DCF's failure to follow the law was laid bare by the tragic death of Gabriel Myers, a 4-foot-tall, 67-pound boy who hanged himself from an extendable shower hose at a South Florida foster home in April shortly after having his medication changed. He was taking Vyvanse, an ADHD drug, and Symbyax, a combination of the antipsychotic Zyprexa and the antidepressant Prozac. Symbyax carries a "black box" warning that it might lead to suicidal behavior among children and adolescents, especially when first prescribed. Neither his parent nor a judge had approved the prescriptions. And his death came after 10 days of tumult: His mother had lost visitation rights. He had been in two foster homes, changed therapists, and been told he would be going back to Ohio, where he had been sexually abused.

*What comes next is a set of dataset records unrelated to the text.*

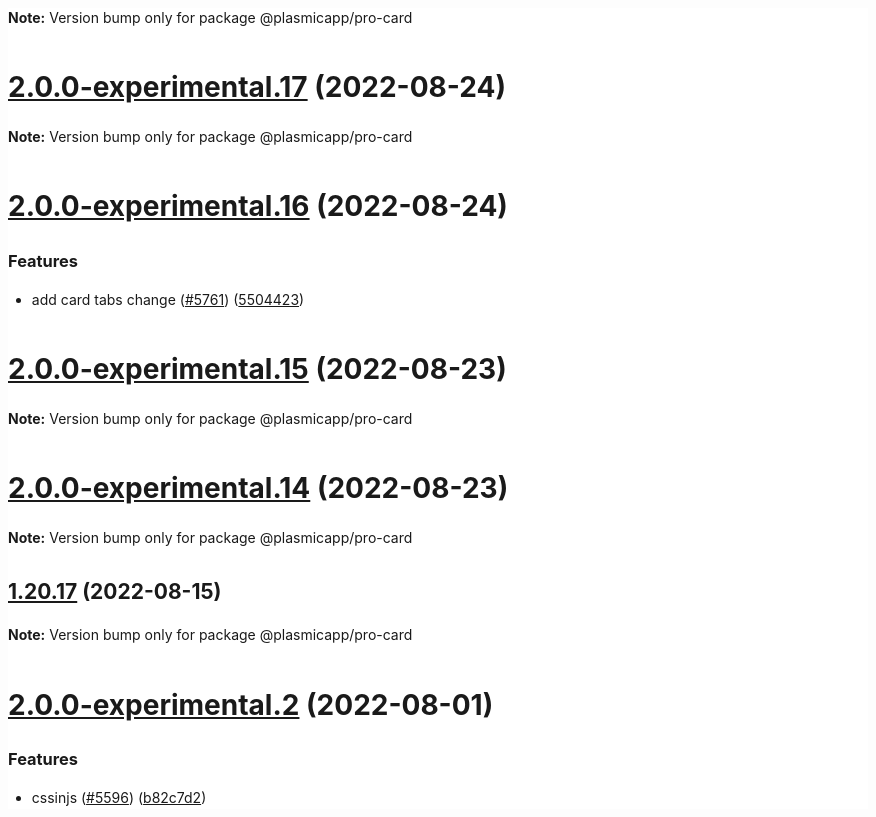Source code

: **Note:** Version bump only for package @plasmicapp/pro-card

# [2.0.0-experimental.17](https://github.com/ant-design/pro-components/compare/@plasmicapp/pro-card@2.0.0-experimental.16...@plasmicapp/pro-card@2.0.0-experimental.17) (2022-08-24)

**Note:** Version bump only for package @plasmicapp/pro-card

# [2.0.0-experimental.16](https://github.com/ant-design/pro-components/compare/@plasmicapp/pro-card@2.0.0-experimental.15...@plasmicapp/pro-card@2.0.0-experimental.16) (2022-08-24)

### Features

- add card tabs change ([#5761](https://github.com/ant-design/pro-components/issues/5761)) ([5504423](https://github.com/ant-design/pro-components/commit/55044237907b466991e91297f4fe623b185dc8df))

# [2.0.0-experimental.15](https://github.com/ant-design/pro-components/compare/@plasmicapp/pro-card@2.0.0-experimental.14...@plasmicapp/pro-card@2.0.0-experimental.15) (2022-08-23)

**Note:** Version bump only for package @plasmicapp/pro-card

# [2.0.0-experimental.14](https://github.com/ant-design/pro-components/compare/@plasmicapp/pro-card@2.0.0-experimental.13...@plasmicapp/pro-card@2.0.0-experimental.14) (2022-08-23)

**Note:** Version bump only for package @plasmicapp/pro-card

## [1.20.17](https://github.com/ant-design/pro-components/compare/@plasmicapp/pro-card@1.20.16...@plasmicapp/pro-card@1.20.17) (2022-08-15)

**Note:** Version bump only for package @plasmicapp/pro-card

# [2.0.0-experimental.2](https://github.com/ant-design/pro-components/compare/@plasmicapp/pro-card@1.20.16...@plasmicapp/pro-card@2.0.0-experimental.2) (2022-08-01)

### Features

- cssinjs ([#5596](https://github.com/ant-design/pro-components/issues/5596)) ([b82c7d2](https://github.com/ant-design/pro-components/commit/b82c7d2a1021506918947df56aaa66c3181187c7))
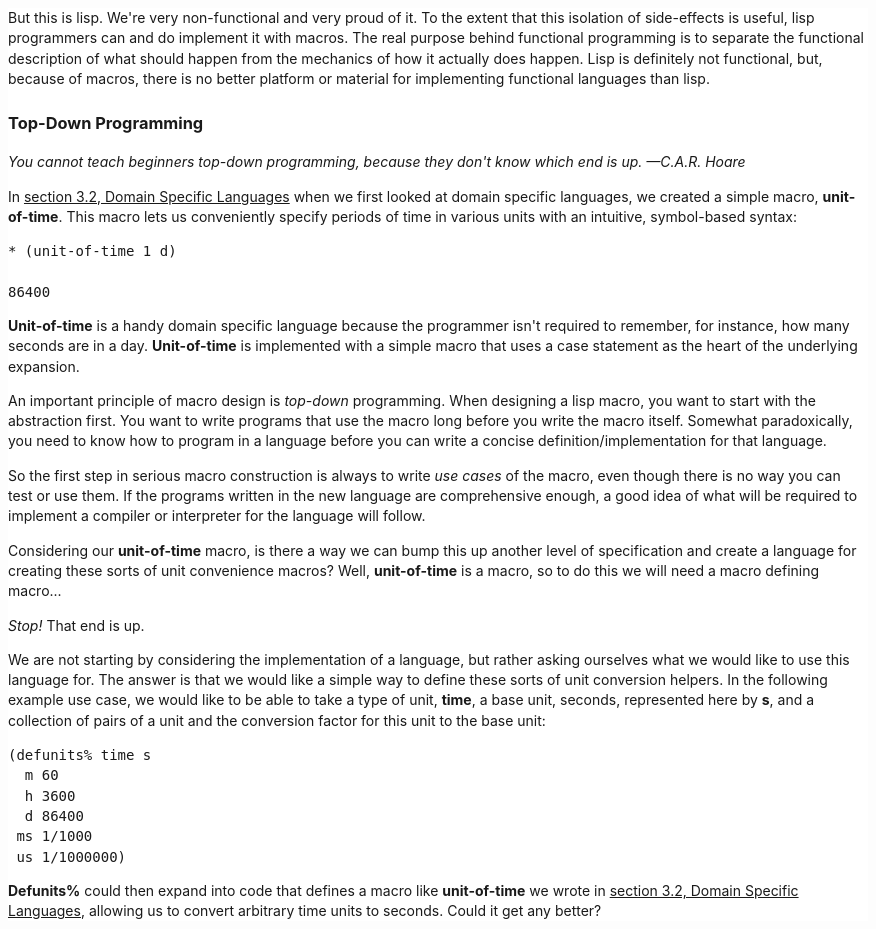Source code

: But this is lisp. We're very non-functional and very proud of it. To the extent that this isolation of side-effects is useful, lisp programmers can and do implement it with macros. The real purpose behind functional programming is to separate the functional description of what should happen from the mechanics of how it actually does happen. Lisp is definitely not functional, but, because of macros, there is no better platform or material for implementing functional languages than lisp.

### Top-Down Programming

_You cannot teach beginners top-down programming, because they don't know which end is up. —C.A.R. Hoare_

In [section 3.2, Domain Specific Languages](https://letoverlambda.com/textmode.cl/guest/chap3.html#sec_2) when we first looked at domain specific languages, we created a simple macro, **unit-of-time**. This macro lets us conveniently specify periods of time in various units with an intuitive, symbol-based syntax:

<pre class="lol_pre">* (unit-of-time 1 d)

86400</pre>

**Unit-of-time** is a handy domain specific language because the programmer isn't required to remember, for instance, how many seconds are in a day. **Unit-of-time** is implemented with a simple macro that uses a case statement as the heart of the underlying expansion.

An important principle of macro design is _top-down_ programming. When designing a lisp macro, you want to start with the abstraction first. You want to write programs that use the macro long before you write the macro itself. Somewhat paradoxically, you need to know how to program in a language before you can write a concise definition/implementation for that language.

So the first step in serious macro construction is always to write _use cases_ of the macro, even though there is no way you can test or use them. If the programs written in the new language are comprehensive enough, a good idea of what will be required to implement a compiler or interpreter for the language will follow.

Considering our **unit-of-time** macro, is there a way we can bump this up another level of specification and create a language for creating these sorts of unit convenience macros? Well, **unit-of-time** is a macro, so to do this we will need a macro defining macro...

_Stop!_ That end is up.

We are not starting by considering the implementation of a language, but rather asking ourselves what we would like to use this language for. The answer is that we would like a simple way to define these sorts of unit conversion helpers. In the following example use case, we would like to be able to take a type of unit, **time**, a base unit, seconds, represented here by **s**, and a collection of pairs of a unit and the conversion factor for this unit to the base unit:

<pre class="lol_pre">(defunits% time s
  m 60
  h 3600
  d 86400
 ms 1/1000
 us 1/1000000)</pre>

**Defunits%** could then expand into code that defines a macro like **unit-of-time** we wrote in [section 3.2, Domain Specific Languages](https://letoverlambda.com/textmode.cl/guest/chap3.html#sec_2), allowing us to convert arbitrary time units to seconds. Could it get any better?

Since his death, caseworkers across the state have been ordered to go through their files and remedy shortcomings — from updating the state database to reaching out to parents whose consent was never sought for their child's medications. DCF has also convened a panel of experts aimed at addressing what else might be done. Among the likely outcomes, Sheldon said, are new protocols before a child is given powerful psychotropic drugs, such as requiring a review by a second doctor.
Such changes will only work if Sheldon succeeds in changing a culture that ignored such safeguards. DCF relies heavily on nonprofit local providers to do its work. Those providers need to fully understand what is at stake, as do their employees. Four years after the Legislature thought it had addressed this problem, a 7-year-old's suicide is a stark reminder that the system is still terribly flawed. How long will it take to get it right?